PASSAGE PROVIDED:
+--
Suppose we have a CSV file:
-------------------
Town,Population
Southton,123000
Northville,654000
-------------------
One header row, two data rows.
Aside: this is regular-shaped CSV (and some CSV files are definitely not
regular at all!). There is the current editors working draft from the CSV on
the Web Working Group (not yet published, likely to change, only part of the
picture, etc etc)
http://w3c.github.io/csvw/syntax/
which is defining a more regular data out of CSV. This is the target for
the CSV work: table shaped CSV; not arbitrary, irregularly shaped CSV.
There is no way the working group will have standardised any CSV to RDF
mapping in the lifetime of the GSoC project but the WG charter says it must
be covered. So the mapping below is made up and ahead of where the working
group is currently but a standardized, "direct mapping" (no metadata, no
templates) style is going to happen. The mapping details may change but the
general approach is clear.
As RDF this might be
-------------
@prefix : <http://example/table> .
@prefix csv: <http://w3c/future-csv-vocab/> .
[ csv:row 1 ; :Town "Southton" ; :Population 123000 ] .
[ csv:row 2 ; :Town "Northville" ; :Population 654000 ] .
-------------
or without the bnode abbreviation:
-------------
@prefix : <http://example/table> .
+--
EXERCISE SET:
A) What does the passage provided name as the target for the CSV work?
B) Please write out the stretch of the passage provided from "Suppose we have" through "irregularly shaped CSV.", changing "Southton" to "Westbury".

DATA FOR REVIEW:
+--
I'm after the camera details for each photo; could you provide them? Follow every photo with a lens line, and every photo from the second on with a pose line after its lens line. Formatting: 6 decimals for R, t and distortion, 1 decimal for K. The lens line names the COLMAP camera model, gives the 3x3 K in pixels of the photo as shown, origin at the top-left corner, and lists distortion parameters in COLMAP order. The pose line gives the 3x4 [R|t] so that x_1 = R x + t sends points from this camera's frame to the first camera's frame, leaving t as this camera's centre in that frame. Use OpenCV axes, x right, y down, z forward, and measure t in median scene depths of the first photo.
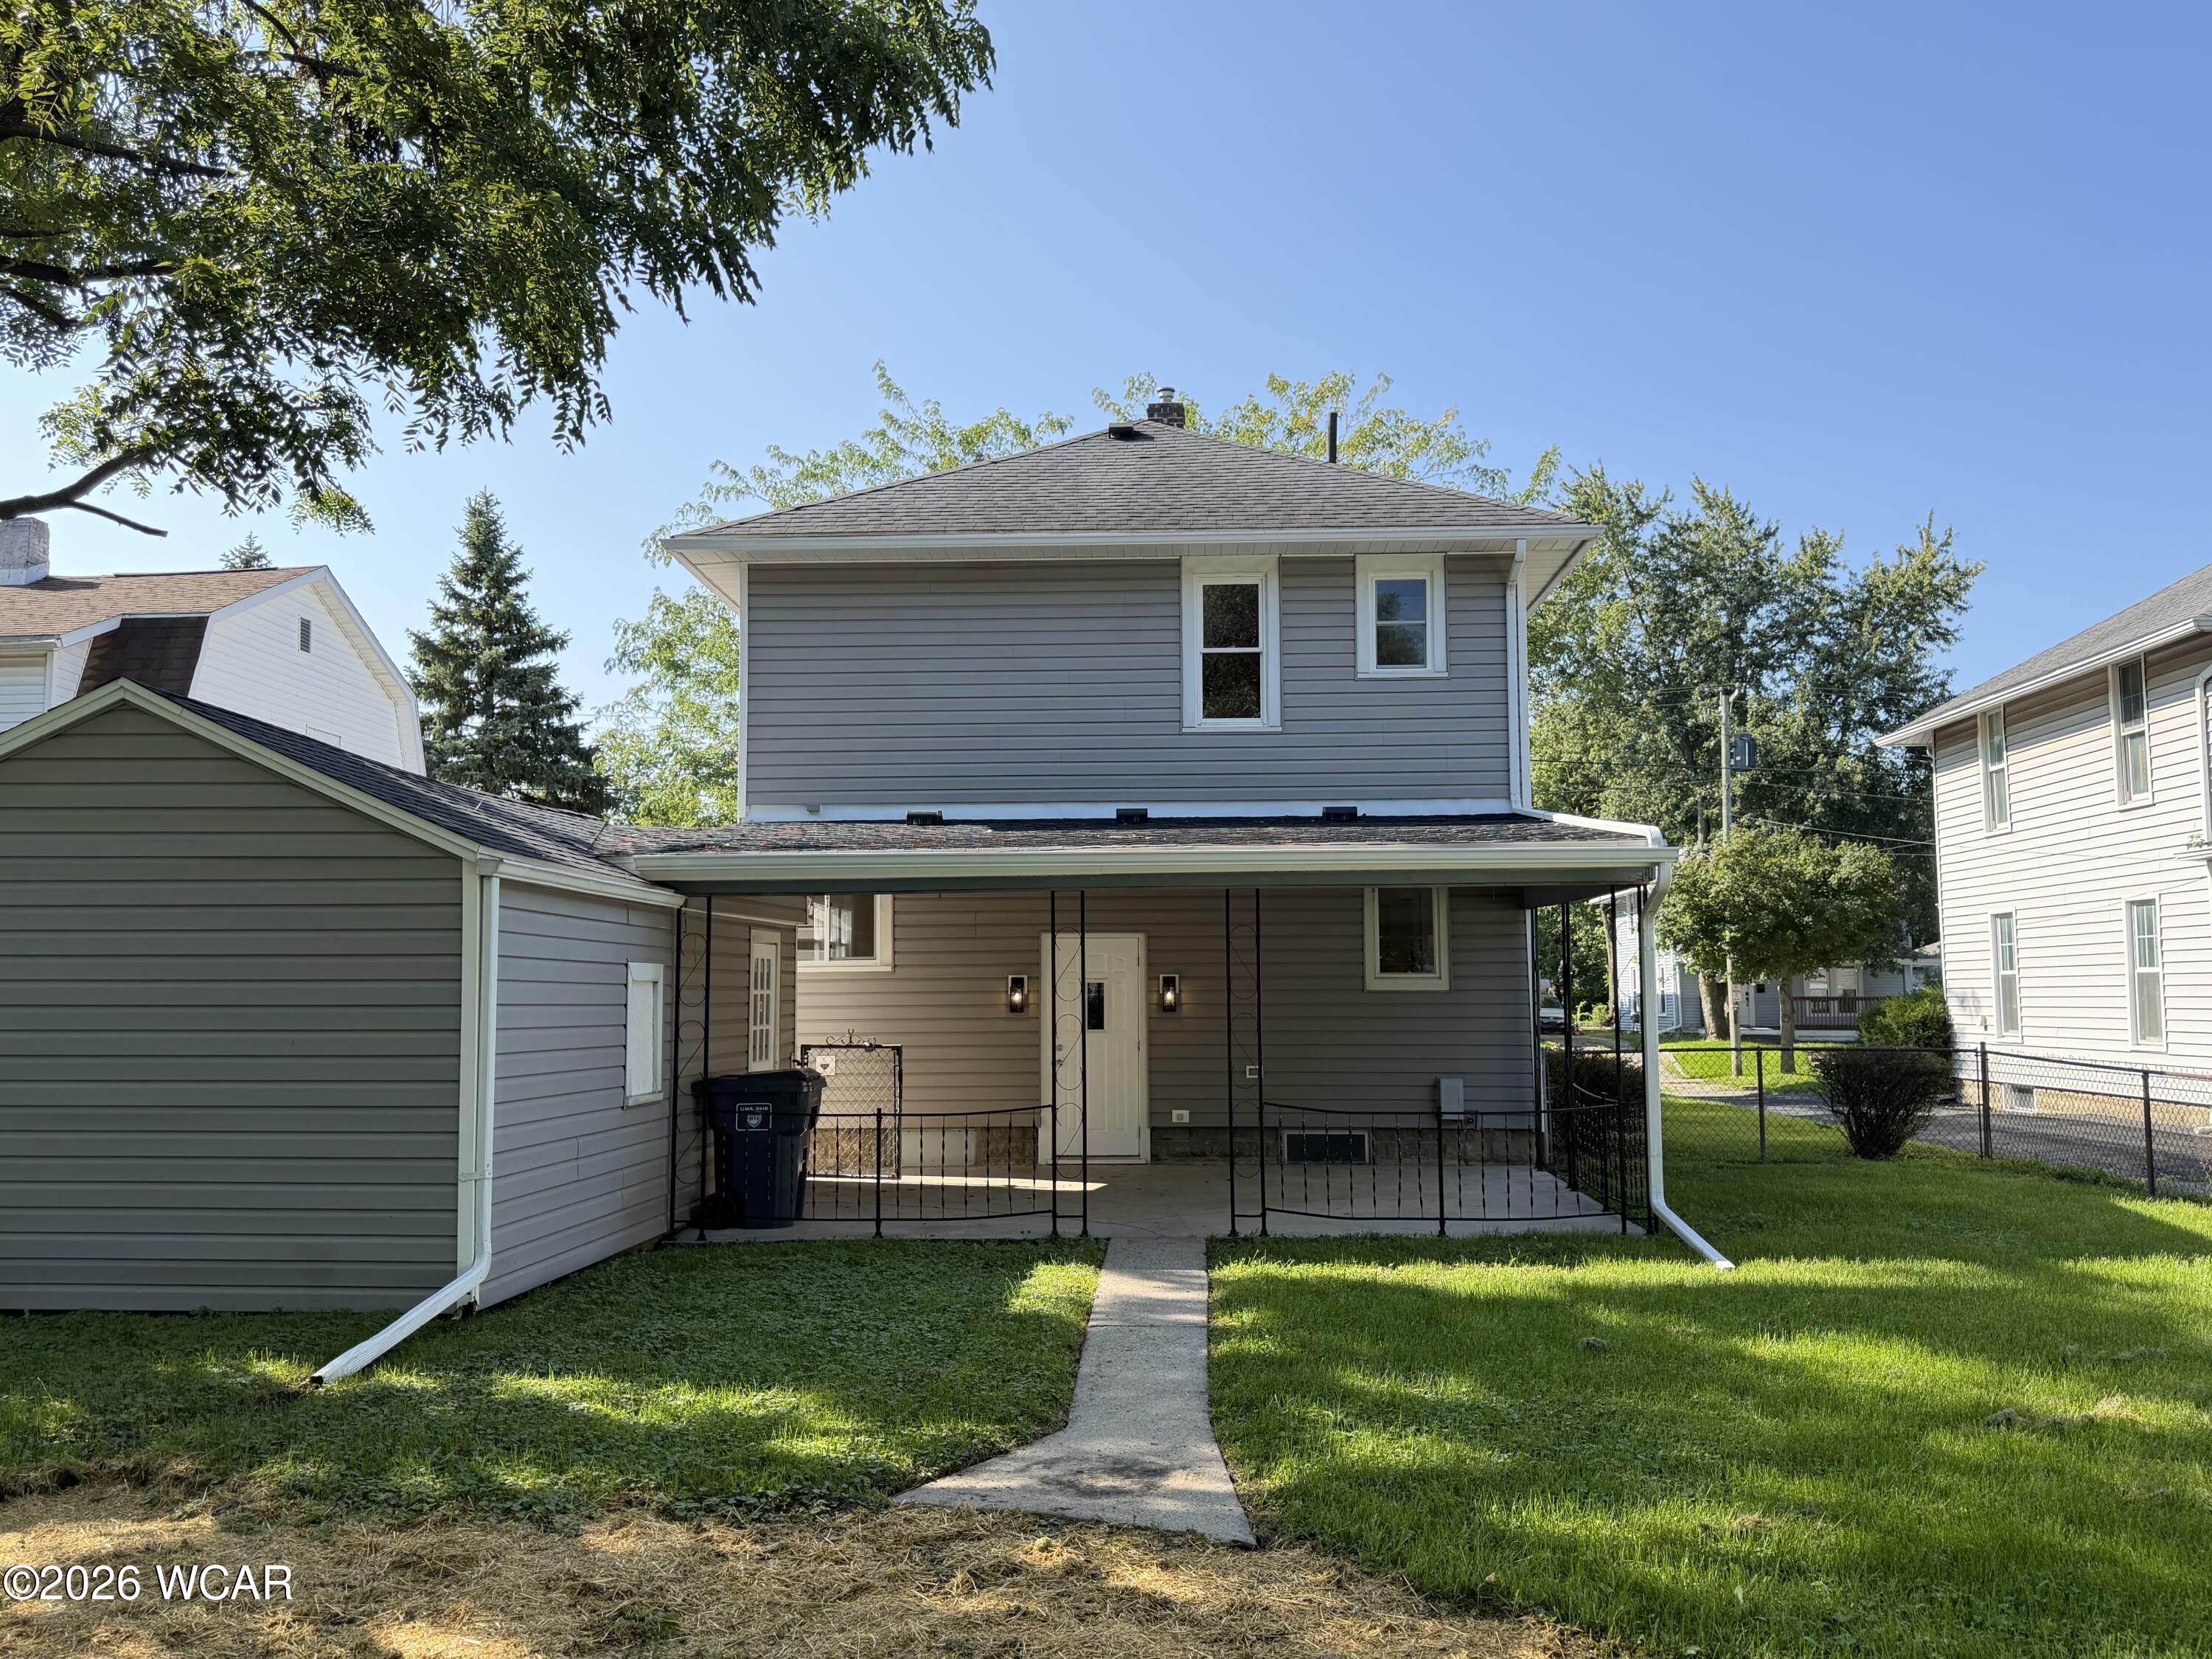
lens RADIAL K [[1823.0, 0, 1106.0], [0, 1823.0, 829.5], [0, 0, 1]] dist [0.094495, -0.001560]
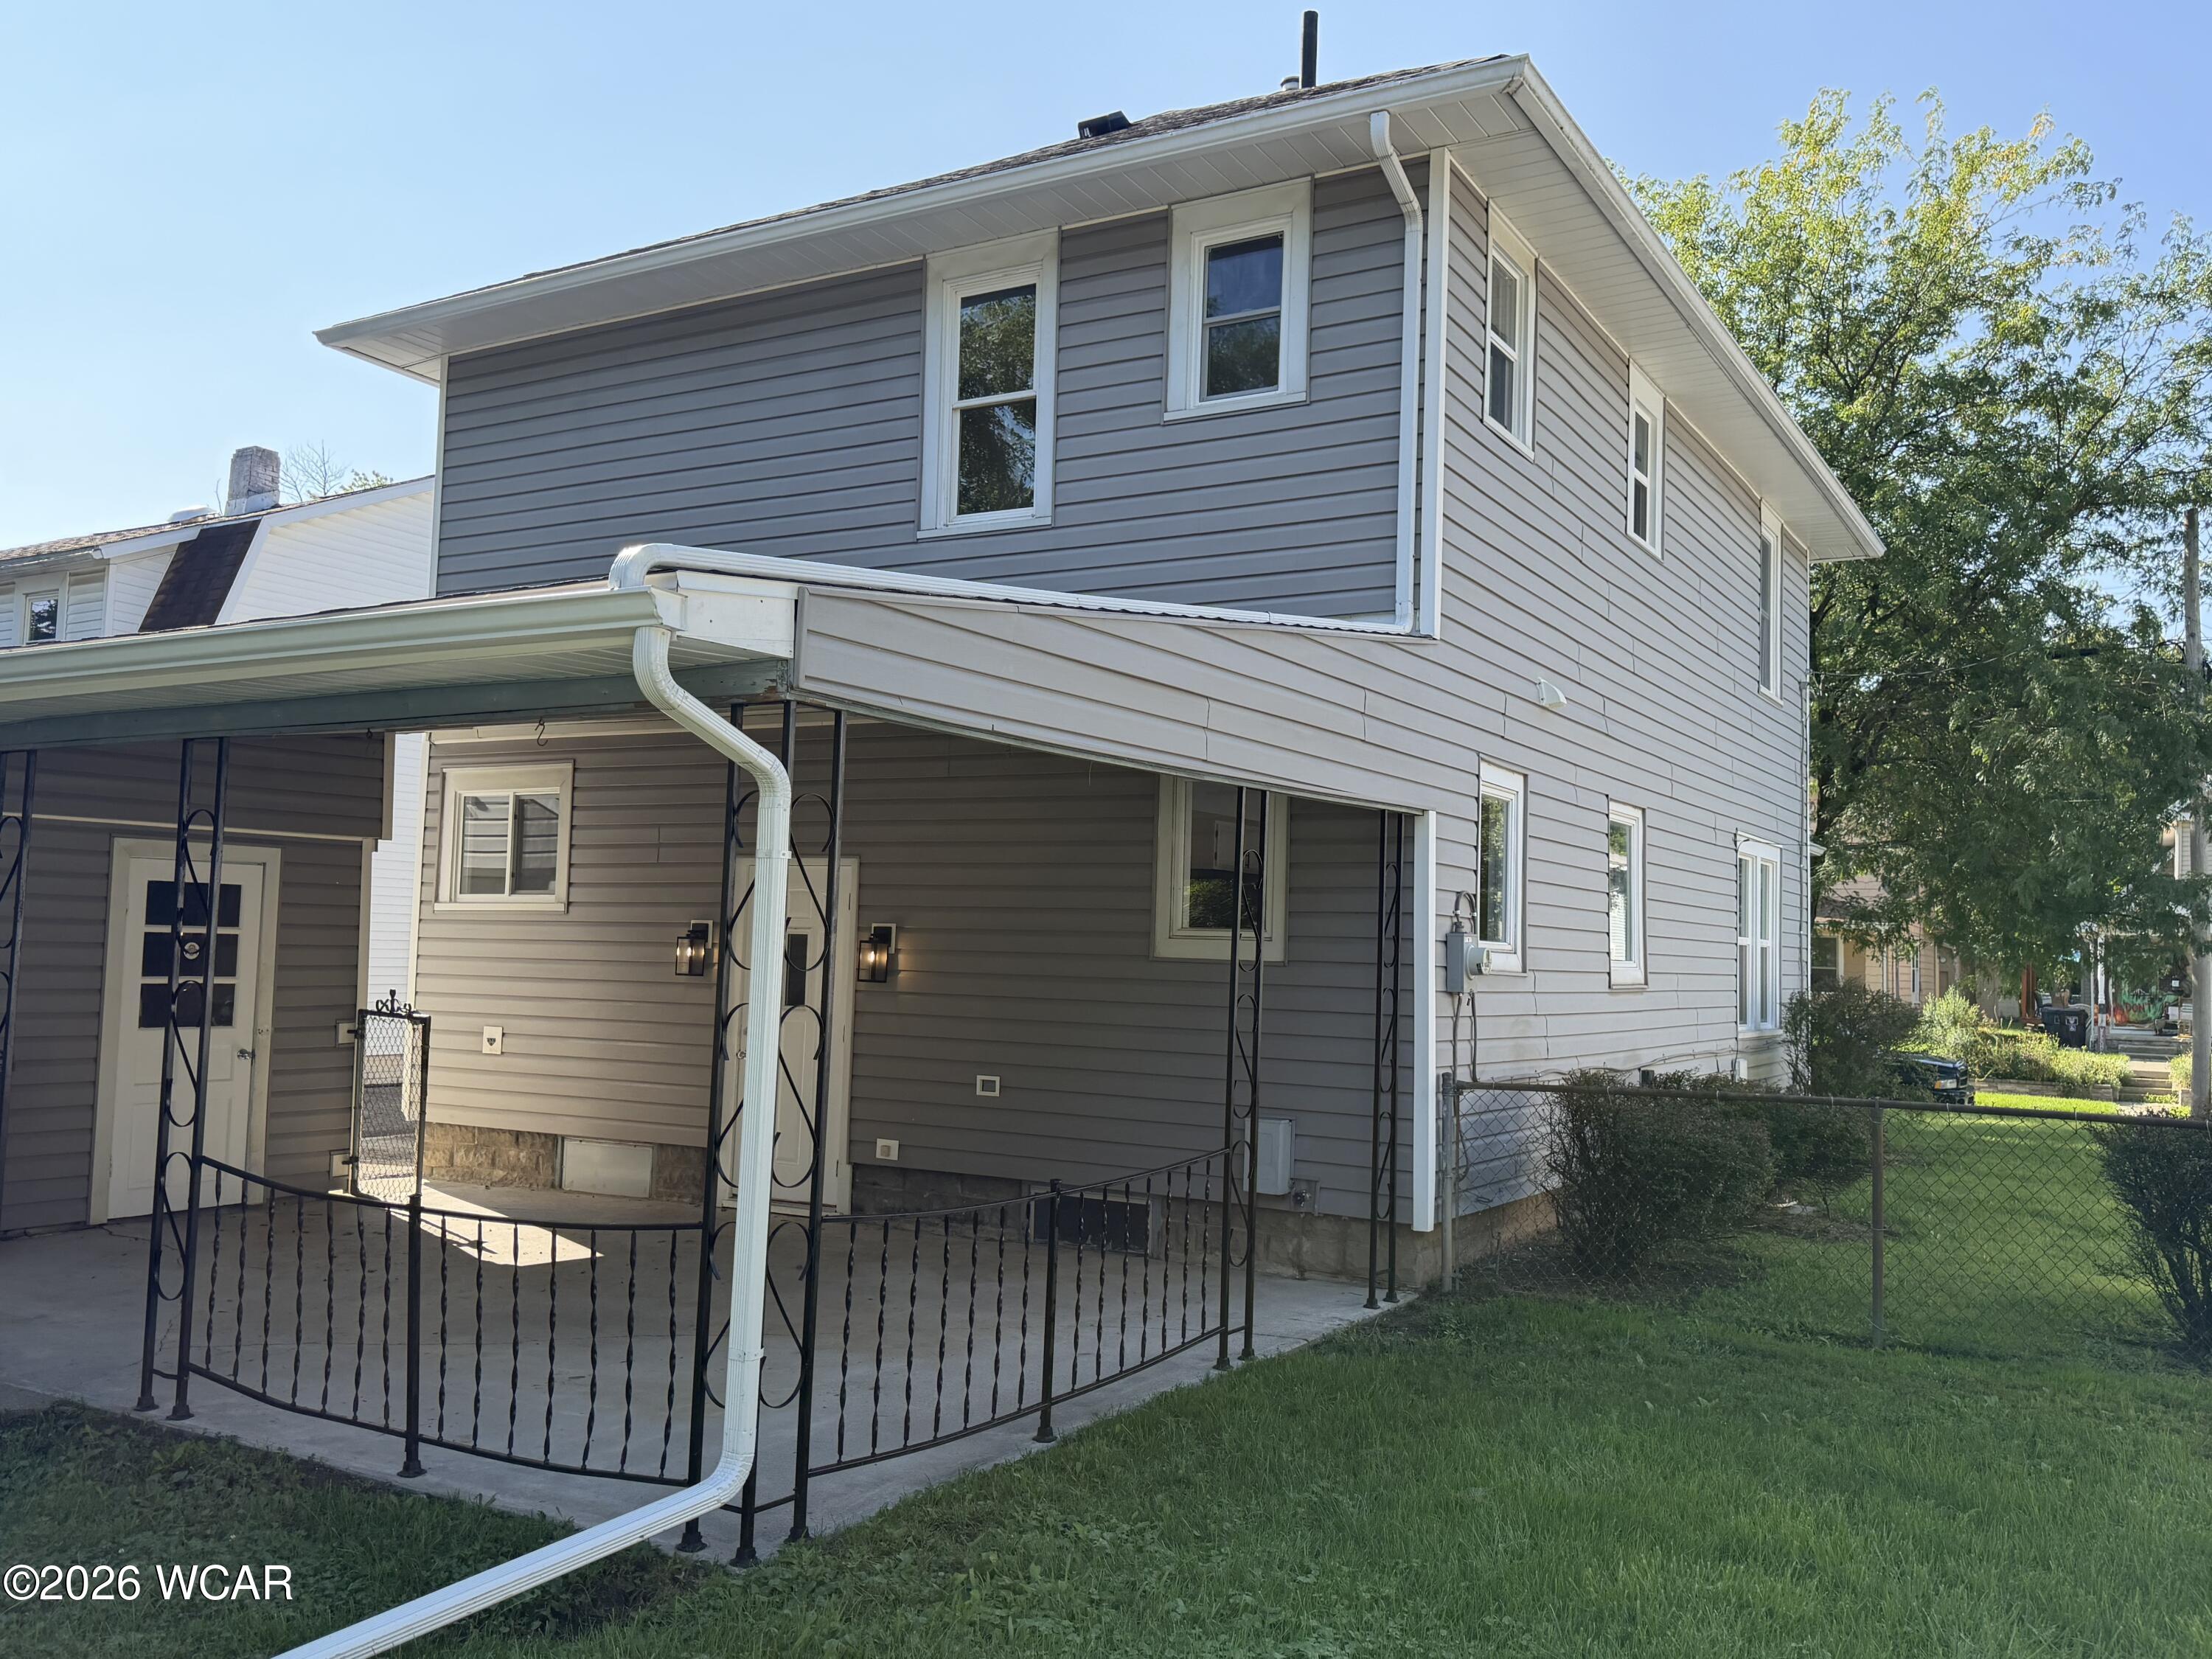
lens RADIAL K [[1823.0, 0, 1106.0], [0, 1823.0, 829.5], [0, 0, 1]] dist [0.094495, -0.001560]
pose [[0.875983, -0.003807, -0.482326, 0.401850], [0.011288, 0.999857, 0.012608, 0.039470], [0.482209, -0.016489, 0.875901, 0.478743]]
+--
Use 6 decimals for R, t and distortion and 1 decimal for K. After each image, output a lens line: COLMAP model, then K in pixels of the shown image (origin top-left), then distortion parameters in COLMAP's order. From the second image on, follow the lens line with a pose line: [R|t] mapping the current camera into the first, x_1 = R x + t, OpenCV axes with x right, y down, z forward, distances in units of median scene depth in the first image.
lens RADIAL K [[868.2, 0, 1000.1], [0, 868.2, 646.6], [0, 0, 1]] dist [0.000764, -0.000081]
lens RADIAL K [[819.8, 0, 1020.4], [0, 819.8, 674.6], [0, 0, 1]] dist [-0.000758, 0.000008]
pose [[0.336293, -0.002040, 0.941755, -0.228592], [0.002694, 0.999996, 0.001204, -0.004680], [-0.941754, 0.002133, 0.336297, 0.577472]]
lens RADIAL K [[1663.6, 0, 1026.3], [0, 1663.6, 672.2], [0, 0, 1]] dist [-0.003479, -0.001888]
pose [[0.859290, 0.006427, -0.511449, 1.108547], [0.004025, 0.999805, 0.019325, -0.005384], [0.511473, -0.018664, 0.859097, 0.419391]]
+--
RESPONSES FOR EACH TASK:
A) Table-shaped CSV, not arbitrary, irregularly shaped CSV.

B)
Suppose we have a CSV file:
-------------------
Town,Population
Westbury,123000
Northville,654000
-------------------
One header row, two data rows.
Aside: this is regular-shaped CSV (and some CSV files are definitely not
regular at all!). There is the current editors working draft from the CSV on
the Web Working Group (not yet published, likely to change, only part of the
picture, etc etc)
http://w3c.github.io/csvw/syntax/
which is defining a more regular data out of CSV. This is the target for
the CSV work: table shaped CSV; not arbitrary, irregularly shaped CSV.